=== About this task ===
Swap "Mozart" for "Wolfgang Amadeus Mozart" throughout the listing below, keeping every other word of the text unchanged, and omit the pictures from your answer.

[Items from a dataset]
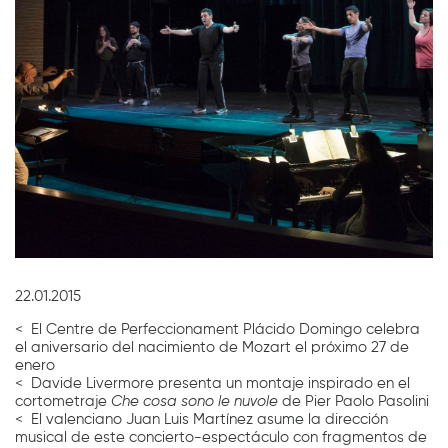
Diapositiva 1 de 1
22.01.2015
< El Centre de Perfeccionament Plácido Domingo celebra
el aniversario del nacimiento de Mozart el próximo 27 de
enero
< Davide Livermore presenta un montaje inspirado en el
cortometraje
Che cosa sono le nuvole
de Pier Paolo Pasolini
< El valenciano Juan Luis Martínez asume la dirección
musical de este concierto-espectáculo con fragmentos de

=== Task solution ===
Diapositiva 1 de 1
22.01.2015
< El Centre de Perfeccionament Plácido Domingo celebra
el aniversario del nacimiento de Wolfgang Amadeus Mozart el próximo 27 de
enero
< Davide Livermore presenta un montaje inspirado en el
cortometraje
Che cosa sono le nuvole
de Pier Paolo Pasolini
< El valenciano Juan Luis Martínez asume la dirección
musical de este concierto-espectáculo con fragmentos de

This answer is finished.